No matter what pushes your buttons, one thing is certain — you're sure to get angry sometimes.
Everyone does. Anger is a normal emotion, and there's nothing wrong with feeling mad. What counts is
how we handle it (and ourselves) when we're angry.

Tools to Tame a Temper: Self-Awareness & Self-Control

Because anger can be powerful, managing it is sometimes challenging. It takes plenty of self-awareness
and self-control to manage angry feelings. And these skills take time to develop.

Self-awareness is the ability to notice what you're feeling and thinking, and why. Little kids aren't very
aware of what they feel, they just act it out in their behavior. That's why you see them having tantrums
when they're mad. But teens have the mental ability to be self-aware. When you get angry, take a
moment to notice what you're feeling and thinking.

Self-control is all about thinking before you act. It puts some precious seconds or minutes between
feeling a strong emotion and taking an action you'll regret.

Together, self-awareness and self-control allow you to have more choice about how to act when you're
feeling an intense emotion like anger.

Getting Ready to Make a Change

Deciding to get control of your anger — rather than letting it control you — means taking a good hard
look at the ways you've been reacting when you get mad. Do you tend to yell and scream or say hurtful,
mean, disrespectful things? Do you throw things, kick or punch walls, break stuff? Hit someone, hurt
yourself, or push and shove others around?
For most people who have trouble harnessing a hot temper, reacting like this is not what they want.
They feel ashamed by their behavior and don't think it reflects the real them, their best selves.

Everyone can change — but only when they want to. If you want to make a big change in how you're
handling your anger, think about what you'll gain from that change. More self-respect? More respect
from other people? Less time feeling annoyed and frustrated? A more relaxed approach to life?
Remembering why you want to make the change can help.

It can also help to remind yourself that making a change takes time, practice, and patience. It won't
happen all at once. Managing anger is about developing new skills and new responses. As with any skill,
like playing basketball or learning the piano, it helps to practice over and over again.

The Five-Step Approach to Managing Anger

If something happens that makes you feel angry, this approach can help you manage your reaction. It's
called a problem-solving approach because you start with the problem you're mad about. Then you
weigh your choices and decide what you'll do.

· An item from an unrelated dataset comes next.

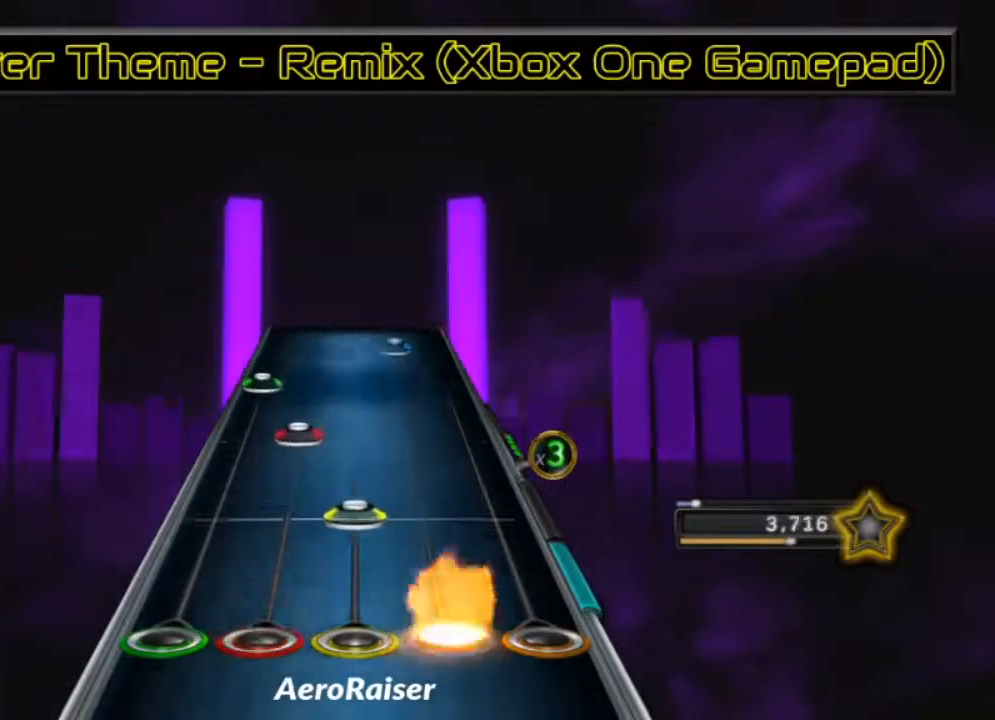
{"buttons": ["L2"], "left_stick": "center", "right_stick": "center", "events": [[67, "R1", "down"], [100, "R2", "up"], [183, "R1", "up"], [267, "L1", "down"], [383, "L1", "up"], [383, "L2", "down"]]}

Each step involves asking yourself a couple of questions, then answering them based on your particular
situation.

Let's take this example: There's a party you're planning to go to, but your mom just told you to clean
your room or stay home. The red-hot anger starts building.

Here's what to do:

1) Identify the problem (self-awareness). Start by noticing what you're angry about and why. Put into
words what's making you upset so you can act rather than react.

Ask yourself: What's got me angry? What am I feeling and why? You can do this either in your mind or
out loud, but it needs to be clear and specific. For example: "I'm really angry at Mom because she won't
let me go to the party until I clean my room. It's not fair!" Your feeling is anger, and you're feeling angry
because you might not get to go to the party.
Notice that this is not the same as saying, "Mom's so unfair to me." That statement doesn't identify the
specific problem (that you can't go to the party until you clean your room) and it doesn't say how you're
feeling (angry).

2) Think of potential solutions before responding (self-control). This is where you stop for a minute to
give yourself time to manage your anger. It's also where you start thinking of how you might react —
but without reacting yet.

Ask yourself: What can I do? Think of at least three things. For example, in this situation you might think:

(a) I could yell at Mom and throw a fit.

(b) I could clean my room and then ask if I could go to the party.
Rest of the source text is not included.